The biggest myth is that sharks are the most dangerous creatures in the ocean. Can you name the most dangerous creature? If you said humans, you are correct. Humans kill around 100 million sharks annually as a result of fishing. This rate of killing is not sustainable for shark populations. This is particularly true for shark species that take 10-25 years to reach reproductive maturity (i.e., able to have offspring). Shark populations need time to rebound from over-harvesting when and if unsustainable practices stop. Currently, nearly 25 percent of all elasmobranch species—sharks, rays and skates—are under threat of extinction. Many other populations are in serious decline. 

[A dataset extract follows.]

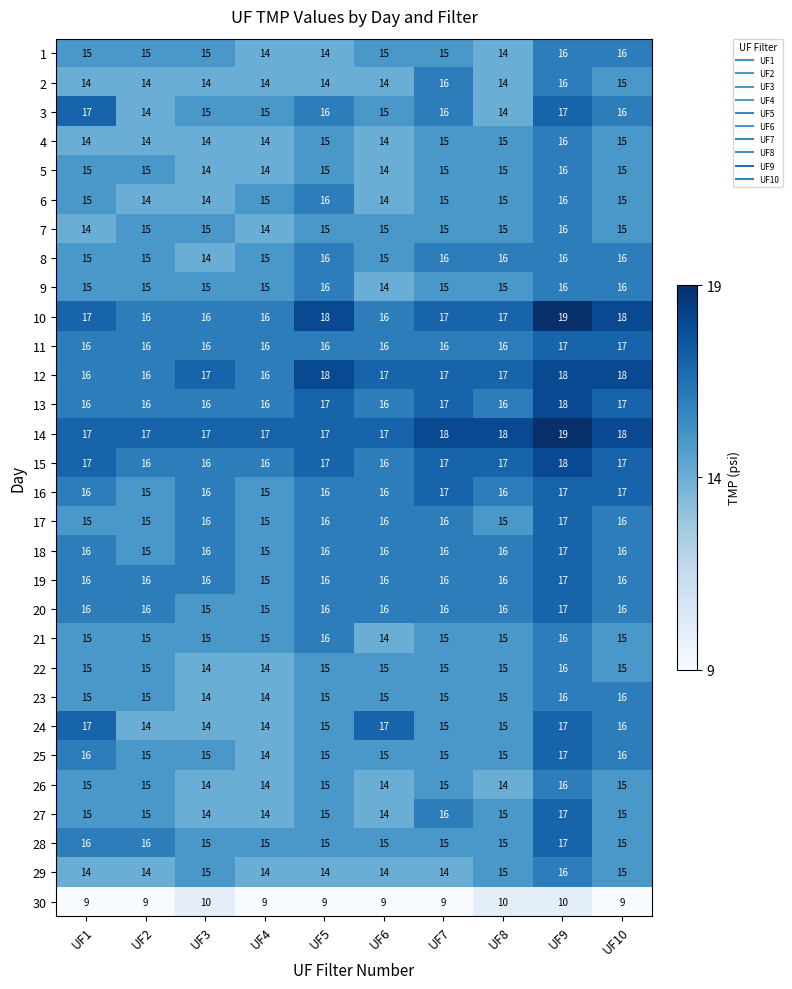

What is the sum of the 17 values at UF5 and UF1?

31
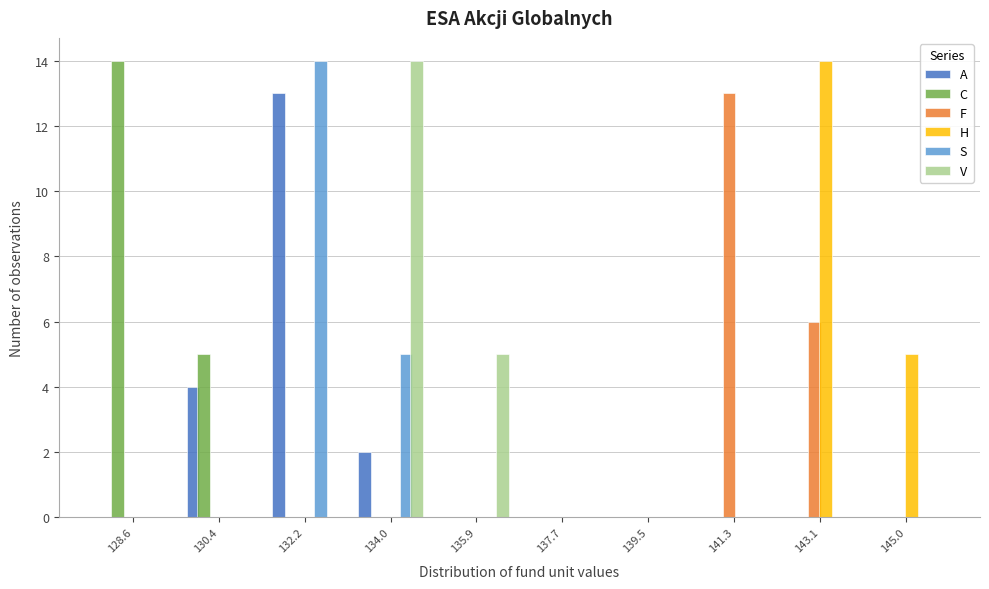

In the V series, which range on the x-axis has the tallest bar?

133.2 to 135.0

I created Souped Up in response to the gruesome practice known as shark-finning. As the name implies when sharks fins are caught their fins are cut off. Without their fins, a shark is unable to swim. It can’t swim, hunt for food, and sinks to the bottom. The demand for shark fins is fueled in some places by a belief that the fins have medicinal qualities and in some cultures, the fins are considered a delicacy.  

Souped Up features a steampunk-fashioned great white shark. Its 19th-century-looking fins allude to the practice of shark finning. The picture also suggests that the shark may yet have its revenge. Research has found in blood samples taken from wild sharks that there are high level of poisonous heavy metals, metals like arsenic and mercury as well as a substance linked to the development of neurogenerative disease. Although the sharks appear to be tolerant of these toxins, these substances may be harmful to humans who eat the sharks, particularly to pregnant women and children.